Au Japon par exemple, les dirigeants politiques nippons ont réussi à fixer les bases d'un développement politique et spirituel en préservant, à la fois, les aspects bénéfiques de leur connaissance millénaire (leur culture ancestrale) tout en important de l'étranger tout ce qui semblait leur faire défaut. En effet, le Pays du soleil levant, a su bâtir son développement autour du respect et de la compréhension de son environnement sociopolitique peuplé par les « huit cents (800) myriades de divinités » de la tradition shintoïste (F. MACÉ, 1988 : 182). C'est en préservant l'essence même de leur être à travers le « Shintoo » (religion nationale du Japon, proche de nos « cultes ancestraux »), que les dirigeants japonais, depuis la fin XIXeme Siècle (avec la Révolution Meiji de 1868) ont pu, en conciliant leur tradition à la « modernité technologique occidentale » notamment, atteindre un niveau économique et militaire satisfaisant et remarquable.

Pour pousser plus loin l'analyse sur l'impact des forces de l'Invisible dans l'environnement sociopolitique des États, il serait à cet égard, par exemple intéressant de faire une étude comparative sur : « Le rôle du `Culte des Ancêtres' et celui du `Shintoo', respectivement, dans le développement sociopolitique du Cameroun et du Japon ». Dans une telle étude, il serait notamment judicieux d'appréhender le « Culte des Ancêtres » comme un « idéal-type » dans la mesure où au Cameroun, il n'y pas un seul culte des Ancêtres, mais plusieurs qui, certes divergent du point de vue des pratiques (des rites), mais cependant, restent très proches (dans leur essence) de part leur conception de l'« Ancêtre illustre », de l'« Univers » et de « Dieu ».

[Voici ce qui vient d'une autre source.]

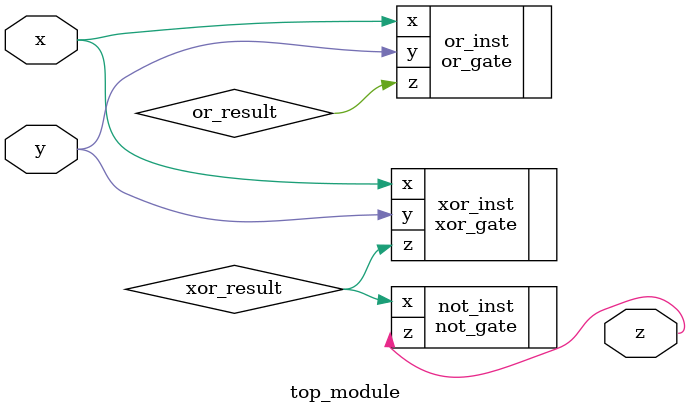
<source format=sv>
module top_module(
	input x,
	input y,
	output z);

	// internal wires
	wire xor_result, or_result;
	
	// instantiating xor gate
	xor_gate xor_inst (.x(x), .y(y), .z(xor_result));
	
	// instantiating or gate
	or_gate or_inst (.x(x), .y(y), .z(or_result));
	
	// instantiating not gate
	not_gate not_inst (.x(xor_result), .z(z));
	
endmodule

</source>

Cette étude pourrait davantage nous permettre de prendre conscience de deux (2) paramètres importants. Le premier, se rapporte au fait que sans être officiellement érigé en religion nationale comme au Japon, le « Culte des Ancêtres » est ce qui semble exprimer le mieux notre « camerounéité ». Le second a trait au constat selon lequel :

« Le développement intégral, c'est-à-dire, matériel et spirituel des Camerounais ne sera possible que si nous, Camerounais, cessons de faire « la politique de l'autruche » en cherchant à tout dissimuler dans les ténèbres. Le développement harmonieux de la Terre Ancestrale ne se fera que si nous acceptons d'affronter courageusement les problèmes « visibles » et « invisibles » qui se posent dans notre contexte sociopolitique en essayant de ne jamais perdre de vue que : le Cameroun n'appartient pas à un Camerounais ou à un groupe de Camerounais, mais à tous les Camerounais et Camerounaises du Nord au Sud, de l'Est à l'Ouest. Par conséquent, sa destruction ou sa restructuration adéquate relève de la responsabilité de tous ces fils et filles » (« Mbombok A. »).

* 148 Propos extrait du discours du Président Gabonais El Hadj Omar BONGO prononcé le 5 Juillet 1982, cité par T. OBENGA (1989 : 21).